----- RECORDS PROVIDED -----

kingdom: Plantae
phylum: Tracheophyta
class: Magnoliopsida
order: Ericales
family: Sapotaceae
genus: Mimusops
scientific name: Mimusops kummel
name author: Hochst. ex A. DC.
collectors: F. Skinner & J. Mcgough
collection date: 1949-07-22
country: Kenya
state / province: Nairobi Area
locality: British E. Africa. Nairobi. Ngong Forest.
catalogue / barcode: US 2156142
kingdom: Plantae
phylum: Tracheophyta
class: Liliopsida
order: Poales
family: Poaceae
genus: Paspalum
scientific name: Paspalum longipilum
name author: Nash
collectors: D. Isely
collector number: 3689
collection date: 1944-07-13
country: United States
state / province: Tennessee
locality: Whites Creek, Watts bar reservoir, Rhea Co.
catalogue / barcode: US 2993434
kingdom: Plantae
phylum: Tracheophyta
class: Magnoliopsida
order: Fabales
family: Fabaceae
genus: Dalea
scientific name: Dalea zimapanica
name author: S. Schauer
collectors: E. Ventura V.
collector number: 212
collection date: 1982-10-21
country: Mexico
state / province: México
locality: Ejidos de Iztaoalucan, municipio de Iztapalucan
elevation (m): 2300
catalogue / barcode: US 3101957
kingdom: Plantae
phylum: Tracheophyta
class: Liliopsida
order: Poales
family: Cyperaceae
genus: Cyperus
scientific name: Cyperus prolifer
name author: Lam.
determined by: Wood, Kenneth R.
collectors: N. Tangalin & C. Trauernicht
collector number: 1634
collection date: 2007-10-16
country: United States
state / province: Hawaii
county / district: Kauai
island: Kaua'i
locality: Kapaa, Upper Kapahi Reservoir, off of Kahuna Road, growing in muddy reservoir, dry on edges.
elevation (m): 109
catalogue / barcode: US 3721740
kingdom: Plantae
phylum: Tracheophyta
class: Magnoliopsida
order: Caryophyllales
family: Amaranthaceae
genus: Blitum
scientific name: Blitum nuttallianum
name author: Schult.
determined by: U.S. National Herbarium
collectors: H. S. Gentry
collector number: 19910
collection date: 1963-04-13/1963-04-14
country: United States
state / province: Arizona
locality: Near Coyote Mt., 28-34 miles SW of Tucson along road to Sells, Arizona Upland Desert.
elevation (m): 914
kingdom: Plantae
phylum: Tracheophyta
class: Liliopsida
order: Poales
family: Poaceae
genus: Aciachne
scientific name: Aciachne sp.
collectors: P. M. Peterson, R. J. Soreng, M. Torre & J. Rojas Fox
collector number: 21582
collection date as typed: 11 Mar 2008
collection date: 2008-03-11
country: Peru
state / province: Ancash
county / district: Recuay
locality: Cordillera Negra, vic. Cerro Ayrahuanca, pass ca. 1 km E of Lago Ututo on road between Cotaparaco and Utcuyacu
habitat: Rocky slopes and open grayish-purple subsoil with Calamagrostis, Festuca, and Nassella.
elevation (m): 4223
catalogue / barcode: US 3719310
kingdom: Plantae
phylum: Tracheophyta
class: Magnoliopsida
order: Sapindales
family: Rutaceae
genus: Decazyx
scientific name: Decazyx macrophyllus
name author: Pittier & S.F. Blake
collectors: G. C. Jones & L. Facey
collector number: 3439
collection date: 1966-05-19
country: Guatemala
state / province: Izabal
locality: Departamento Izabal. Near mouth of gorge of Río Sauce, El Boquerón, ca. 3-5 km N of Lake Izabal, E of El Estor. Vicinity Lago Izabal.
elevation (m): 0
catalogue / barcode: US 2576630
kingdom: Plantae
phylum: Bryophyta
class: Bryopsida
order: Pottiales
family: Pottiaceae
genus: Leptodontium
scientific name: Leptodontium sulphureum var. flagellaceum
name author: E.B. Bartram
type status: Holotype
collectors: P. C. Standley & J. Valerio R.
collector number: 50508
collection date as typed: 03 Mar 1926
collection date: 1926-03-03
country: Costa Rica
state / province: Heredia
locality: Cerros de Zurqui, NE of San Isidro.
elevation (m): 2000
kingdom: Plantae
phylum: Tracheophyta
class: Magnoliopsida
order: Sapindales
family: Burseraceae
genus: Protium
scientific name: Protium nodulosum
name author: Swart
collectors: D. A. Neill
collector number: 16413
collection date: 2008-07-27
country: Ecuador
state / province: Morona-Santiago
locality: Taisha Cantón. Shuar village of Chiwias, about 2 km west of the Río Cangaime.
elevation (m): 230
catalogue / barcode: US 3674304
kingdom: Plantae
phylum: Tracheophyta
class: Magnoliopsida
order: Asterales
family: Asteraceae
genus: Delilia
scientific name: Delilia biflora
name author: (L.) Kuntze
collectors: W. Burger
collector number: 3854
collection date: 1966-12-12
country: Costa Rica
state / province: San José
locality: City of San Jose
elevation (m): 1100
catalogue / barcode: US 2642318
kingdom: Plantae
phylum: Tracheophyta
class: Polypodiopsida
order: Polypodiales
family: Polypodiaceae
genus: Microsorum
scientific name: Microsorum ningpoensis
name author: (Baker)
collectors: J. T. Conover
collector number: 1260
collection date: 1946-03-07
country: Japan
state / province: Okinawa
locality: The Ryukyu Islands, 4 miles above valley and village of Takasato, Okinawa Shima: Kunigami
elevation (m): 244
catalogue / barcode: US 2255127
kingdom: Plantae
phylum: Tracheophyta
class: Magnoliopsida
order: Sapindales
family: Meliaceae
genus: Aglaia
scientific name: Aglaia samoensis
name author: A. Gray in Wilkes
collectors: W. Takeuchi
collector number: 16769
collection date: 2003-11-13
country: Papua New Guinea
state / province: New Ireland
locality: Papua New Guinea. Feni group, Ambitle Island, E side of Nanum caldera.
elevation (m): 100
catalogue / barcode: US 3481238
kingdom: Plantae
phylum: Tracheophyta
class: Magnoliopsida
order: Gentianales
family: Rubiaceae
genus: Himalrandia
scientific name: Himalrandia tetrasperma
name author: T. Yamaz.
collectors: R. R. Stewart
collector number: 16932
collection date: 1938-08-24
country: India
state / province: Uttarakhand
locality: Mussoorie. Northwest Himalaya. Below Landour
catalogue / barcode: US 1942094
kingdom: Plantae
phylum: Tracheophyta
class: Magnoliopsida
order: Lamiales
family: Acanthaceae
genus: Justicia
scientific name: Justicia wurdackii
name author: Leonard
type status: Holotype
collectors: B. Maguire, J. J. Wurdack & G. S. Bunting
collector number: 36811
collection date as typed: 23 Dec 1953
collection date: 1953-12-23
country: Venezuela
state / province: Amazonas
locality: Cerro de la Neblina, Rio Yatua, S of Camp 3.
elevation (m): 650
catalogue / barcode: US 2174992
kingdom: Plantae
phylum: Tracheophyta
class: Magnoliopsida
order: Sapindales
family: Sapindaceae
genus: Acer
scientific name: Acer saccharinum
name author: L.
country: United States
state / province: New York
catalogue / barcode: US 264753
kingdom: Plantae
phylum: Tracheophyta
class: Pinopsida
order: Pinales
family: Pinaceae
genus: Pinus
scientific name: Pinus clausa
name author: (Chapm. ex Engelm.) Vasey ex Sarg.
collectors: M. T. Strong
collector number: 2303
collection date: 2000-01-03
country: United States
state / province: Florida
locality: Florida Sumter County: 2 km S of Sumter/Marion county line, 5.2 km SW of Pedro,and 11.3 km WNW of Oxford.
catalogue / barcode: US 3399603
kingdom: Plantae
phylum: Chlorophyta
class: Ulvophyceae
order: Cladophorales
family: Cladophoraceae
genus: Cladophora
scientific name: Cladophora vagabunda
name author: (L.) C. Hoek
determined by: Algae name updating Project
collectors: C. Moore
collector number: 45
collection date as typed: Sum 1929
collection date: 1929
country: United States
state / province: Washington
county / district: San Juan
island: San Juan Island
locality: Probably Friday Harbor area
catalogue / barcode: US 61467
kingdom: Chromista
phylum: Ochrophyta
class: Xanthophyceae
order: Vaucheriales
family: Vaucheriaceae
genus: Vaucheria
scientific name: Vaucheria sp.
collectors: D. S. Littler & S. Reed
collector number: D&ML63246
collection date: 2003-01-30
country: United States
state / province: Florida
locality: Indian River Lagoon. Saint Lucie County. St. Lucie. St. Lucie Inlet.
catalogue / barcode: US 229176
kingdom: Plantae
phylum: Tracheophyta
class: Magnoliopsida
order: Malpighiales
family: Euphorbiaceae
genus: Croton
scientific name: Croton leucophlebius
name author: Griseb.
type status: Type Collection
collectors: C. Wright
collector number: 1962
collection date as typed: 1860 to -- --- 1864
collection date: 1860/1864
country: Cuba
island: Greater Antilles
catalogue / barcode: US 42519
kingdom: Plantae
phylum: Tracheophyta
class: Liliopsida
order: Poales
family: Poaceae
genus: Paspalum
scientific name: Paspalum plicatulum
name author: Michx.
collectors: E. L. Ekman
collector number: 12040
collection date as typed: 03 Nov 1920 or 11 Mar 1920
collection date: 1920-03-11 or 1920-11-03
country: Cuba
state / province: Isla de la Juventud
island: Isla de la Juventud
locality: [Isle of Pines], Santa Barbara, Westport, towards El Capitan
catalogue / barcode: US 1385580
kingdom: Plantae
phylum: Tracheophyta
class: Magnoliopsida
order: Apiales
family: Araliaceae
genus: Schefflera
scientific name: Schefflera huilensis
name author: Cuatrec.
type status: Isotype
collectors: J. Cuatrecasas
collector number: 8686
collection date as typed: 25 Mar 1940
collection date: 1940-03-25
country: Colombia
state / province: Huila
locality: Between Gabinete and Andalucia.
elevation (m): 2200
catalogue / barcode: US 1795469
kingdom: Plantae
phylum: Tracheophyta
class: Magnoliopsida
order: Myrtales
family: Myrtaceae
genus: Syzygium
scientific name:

-----

● SHORT TASK: Please write out again, unchanged, the lines of the material starting with the line containing "collectors: P. M." and going on through the line containing "state / province: Izabal", including both of those lines.

● TASK SOLUTION:
collectors: P. M. Peterson, R. J. Soreng, M. Torre & J. Rojas Fox
collector number: 21582
collection date as typed: 11 Mar 2008
collection date: 2008-03-11
country: Peru
state / province: Ancash
county / district: Recuay
locality: Cordillera Negra, vic. Cerro Ayrahuanca, pass ca. 1 km E of Lago Ututo on road between Cotaparaco and Utcuyacu
habitat: Rocky slopes and open grayish-purple subsoil with Calamagrostis, Festuca, and Nassella.
elevation (m): 4223
catalogue / barcode: US 3719310
kingdom: Plantae
phylum: Tracheophyta
class: Magnoliopsida
order: Sapindales
family: Rutaceae
genus: Decazyx
scientific name: Decazyx macrophyllus
name author: Pittier & S.F. Blake
collectors: G. C. Jones & L. Facey
collector number: 3439
collection date: 1966-05-19
country: Guatemala
state / province: Izabal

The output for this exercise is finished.